Supplied data: Begin
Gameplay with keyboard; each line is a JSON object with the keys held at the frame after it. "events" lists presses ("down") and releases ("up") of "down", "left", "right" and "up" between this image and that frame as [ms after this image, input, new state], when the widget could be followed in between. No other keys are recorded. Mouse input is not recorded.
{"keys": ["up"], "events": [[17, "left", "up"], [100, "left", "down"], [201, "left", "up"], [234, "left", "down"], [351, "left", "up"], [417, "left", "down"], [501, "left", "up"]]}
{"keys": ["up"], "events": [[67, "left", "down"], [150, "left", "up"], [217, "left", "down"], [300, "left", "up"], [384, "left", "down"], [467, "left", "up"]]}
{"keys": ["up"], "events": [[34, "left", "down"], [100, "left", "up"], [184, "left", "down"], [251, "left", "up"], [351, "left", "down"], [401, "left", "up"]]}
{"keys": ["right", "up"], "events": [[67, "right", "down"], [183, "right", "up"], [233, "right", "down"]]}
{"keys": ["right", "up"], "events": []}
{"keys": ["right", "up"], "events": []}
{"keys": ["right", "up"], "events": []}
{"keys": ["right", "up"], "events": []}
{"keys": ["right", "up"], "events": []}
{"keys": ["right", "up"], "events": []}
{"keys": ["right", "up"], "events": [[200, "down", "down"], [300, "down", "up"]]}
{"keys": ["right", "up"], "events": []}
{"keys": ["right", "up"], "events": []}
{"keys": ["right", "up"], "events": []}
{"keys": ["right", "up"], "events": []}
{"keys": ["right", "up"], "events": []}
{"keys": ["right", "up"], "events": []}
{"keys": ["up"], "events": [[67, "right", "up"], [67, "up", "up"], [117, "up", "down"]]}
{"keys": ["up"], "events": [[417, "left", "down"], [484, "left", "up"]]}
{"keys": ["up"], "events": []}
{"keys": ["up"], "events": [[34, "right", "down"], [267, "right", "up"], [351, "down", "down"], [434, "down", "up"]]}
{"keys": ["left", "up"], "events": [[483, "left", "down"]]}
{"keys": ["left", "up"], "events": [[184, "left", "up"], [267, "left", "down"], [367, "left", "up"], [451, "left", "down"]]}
Supplied data: End
= What you should do =
Your answer should be an exact transcription of the data above.

= Exercise solution =
Gameplay with keyboard; each line is a JSON object with the keys held at the frame after it. "events" lists presses ("down") and releases ("up") of "down", "left", "right" and "up" between this image and that frame as [ms after this image, input, new state], when the widget could be followed in between. No other keys are recorded. Mouse input is not recorded.
{"keys": ["up"], "events": [[17, "left", "up"], [100, "left", "down"], [201, "left", "up"], [234, "left", "down"], [351, "left", "up"], [417, "left", "down"], [501, "left", "up"]]}
{"keys": ["up"], "events": [[67, "left", "down"], [150, "left", "up"], [217, "left", "down"], [300, "left", "up"], [384, "left", "down"], [467, "left", "up"]]}
{"keys": ["up"], "events": [[34, "left", "down"], [100, "left", "up"], [184, "left", "down"], [251, "left", "up"], [351, "left", "down"], [401, "left", "up"]]}
{"keys": ["right", "up"], "events": [[67, "right", "down"], [183, "right", "up"], [233, "right", "down"]]}
{"keys": ["right", "up"], "events": []}
{"keys": ["right", "up"], "events": []}
{"keys": ["right", "up"], "events": []}
{"keys": ["right", "up"], "events": []}
{"keys": ["right", "up"], "events": []}
{"keys": ["right", "up"], "events": []}
{"keys": ["right", "up"], "events": [[200, "down", "down"], [300, "down", "up"]]}
{"keys": ["right", "up"], "events": []}
{"keys": ["right", "up"], "events": []}
{"keys": ["right", "up"], "events": []}
{"keys": ["right", "up"], "events": []}
{"keys": ["right", "up"], "events": []}
{"keys": ["right", "up"], "events": []}
{"keys": ["up"], "events": [[67, "right", "up"], [67, "up", "up"], [117, "up", "down"]]}
{"keys": ["up"], "events": [[417, "left", "down"], [484, "left", "up"]]}
{"keys": ["up"], "events": []}
{"keys": ["up"], "events": [[34, "right", "down"], [267, "right", "up"], [351, "down", "down"], [434, "down", "up"]]}
{"keys": ["left", "up"], "events": [[483, "left", "down"]]}
{"keys": ["left", "up"], "events": [[184, "left", "up"], [267, "left", "down"], [367, "left", "up"], [451, "left", "down"]]}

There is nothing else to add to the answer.